Now since $X (v_1 + v_2) = 0$ we have $X v_1 = - X v_2$, but the range of a projection is stable under the action of the commutant, and $v_1 \in range(Q)$ and $v_2 \in range(Q^\perp)$. So $X v_1 = - X v_2$ would be impossible unless both $X v_1$ and $X v_2$ were zero. So they are both zero.
Claim: $X v_1 = 0$ entails that $range(P) \subseteq ker(X)$. Suppose otherwise. Then $XP$ is a nonzero operator, and the projection $Z$ onto $(ker(XP))^\perp$ exists in $P \mathcal{R} P$ (by polar decomposition in $\mathcal{R}$) and is nonzero. Now $P \mathcal{R} P$ is *-isomorphic to $P \mathcal{R} P Q$ via the map $T \mapsto T Q$ (Kadison/Ringrose, prop. 5.5.5). So $Z Q$ is a nonzero projection in $P \mathcal{R} P Q$. But we have supposed that $v_1$ is separating for that algebra. So $Z Q v_1 \neq 0$, and since $Q v_1 = v_1$, also $Z v_1 \neq 0$, so $v_1$ is not in the kernel of $X$, contradiction.
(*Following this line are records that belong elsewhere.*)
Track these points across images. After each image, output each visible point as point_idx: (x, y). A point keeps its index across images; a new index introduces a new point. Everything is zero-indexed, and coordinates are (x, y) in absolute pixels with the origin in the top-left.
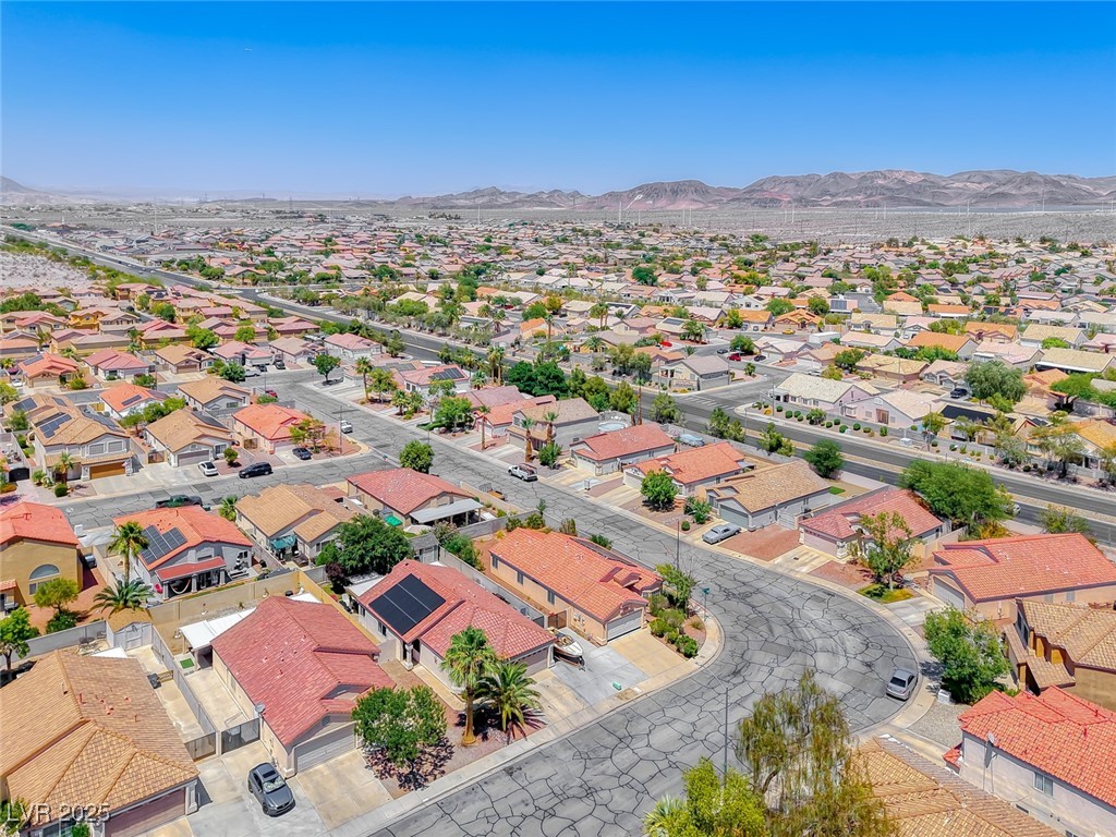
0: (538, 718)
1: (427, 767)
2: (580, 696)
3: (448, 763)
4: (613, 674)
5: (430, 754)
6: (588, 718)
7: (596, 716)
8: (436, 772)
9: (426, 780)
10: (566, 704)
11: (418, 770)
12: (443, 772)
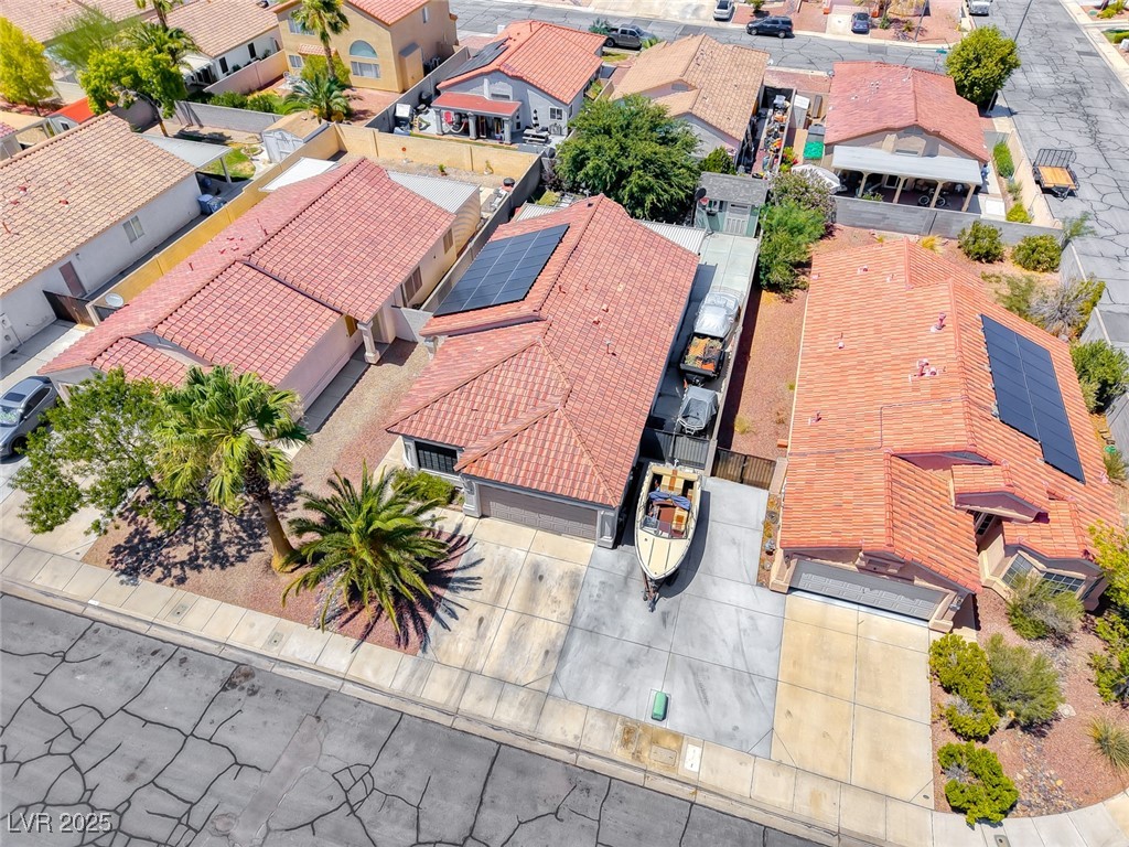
0: (432, 624)
1: (181, 553)
2: (562, 654)
3: (211, 575)
4: (696, 671)
5: (217, 535)
6: (509, 714)
7: (526, 725)
8: (176, 572)
9: (150, 571)
10: (515, 643)
11: (167, 546)
12: (181, 580)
Thus $range(P) \subseteq ker(X)$, and a symmetrical argument starting from $X v_2 = 0$ shows that $range(P^\perp) \subseteq ker(X)$. These two facts entail $X = 0$, contradicting our choice of it as a nonzero operator. Thus our supposed $X$ cannot exist, and $v_1 + v_2$ is separating for $\mathcal{R}$. Again, a symmetrical argument shows it is separating for $\mathcal{R}'$.
Answering the original version of the question. Let $H=\mathbb C^2$, and $$ \mathcal R=\left\{\begin{bmatrix} a&0\\0&b\end{bmatrix}:\ a,b\in\mathbb C\right\}\subset M_2(\mathbb C),\ \ \ \ \ \ v=\begin{bmatrix} 1\\1\end{bmatrix}. $$ Then $v$ is cyclic and separating, and $\mathcal R'=\mathcal R$. Take $$ P=\begin{bmatrix} 1&0\\0&0\end{bmatrix},\ \ \ Q=\begin{bmatrix} 0&0\\0&1\end{bmatrix}. $$ Then $P\in\mathcal R$, $Q\in\mathcal R'$, and $PQ=0$, so $PQv=0$.